Based on this electronic structure understanding, several multi-dimensional coupled potential energy surfaces (PESs) have been reported.29, 36–40 For nonadiabatic dynamics involving more than one electronic state, it is advantageous to express the Hamiltonian in a diabatic representation5, 41 to avoid singularities in the kinetic energy operator and cusps in the potential energy operator at the CI seams. While the resulting diabatic potential energy matrix (DPEM) is difficult to construct from adiabatic electronic structure calculations, once established, it greatly simplifies the dynamical calculations. To this end, reduced- and full-dimensional DPEMs considering two,29, 37 three,38, 39 and four40 electronic states have been reported. Based on a large number of multi-reference configuration interaction calculations, the latest global DPEM offers the highest fidelity in reproducing ab initio energies of the four lowest states and their couplings.40
These high-quality DPEMs have opened the door for dynamical studies.36–38, 42 While the dynamics can only be accurately characterized quantum mechanically, such calculations are challenging because of the large energy release (> 4 eV), a large accessible phase space, and the complex multi-state dynamics.9 Until now, quantum dynamics calculations have been restricted to planar geometries with two electronic states.37, 42 However, such a model is insufficient38 since it neglects the 22A state and important non-planar dynamics. On the other hand, full-dimensional trajectory surface hopping (TSH) studies have been employed to gain insights into the quenching events, but the results had no quantum state resolution. Interestingly, the TSH results favored the nonreactive quenching channel, in sharp contrast to the experiment.25 The R1a/R1b branching ratio is a fundamental quantity in this nonadiabatic process, the experimental/theoretical discrepancy is therefore of considerable importance.
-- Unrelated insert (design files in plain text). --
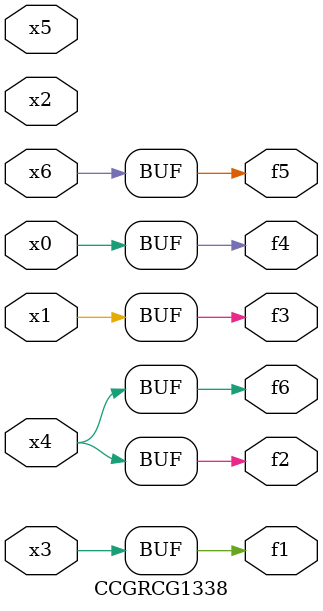
<source format=v>
module CCGRCG1338(
	input x0, x1, x2, x3, x4, x5, x6,
	output f1, f2, f3, f4, f5, f6
);
	assign f1 = x3;
	assign f2 = x4;
	assign f3 = x1;
	assign f4 = x0;
	assign f5 = x6;
	assign f6 = x4;
endmodule

</source>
It could be due to the semi-classical treatment of the nonadiabatic dynamics and/or inaccuracies in the DPEM. This issue is thus only resolvable by a full-dimensional quantum dynamics study on a globally accurate DPEM.
In this work, we report the first full-dimensional investigation of the nonadiabatic collisional quenching of OH(A2Σ+) by H2 using a time-dependent quantum wave packet method on the recently developed DPEM.40 We aim to resolve the aforementioned experiment-theory discrepancy, to validate the DPEM by comparing quantum state resolved product distributions with experiment, and to gain insight into the (stereo)dynamics of this prototypical nonadiabatic process.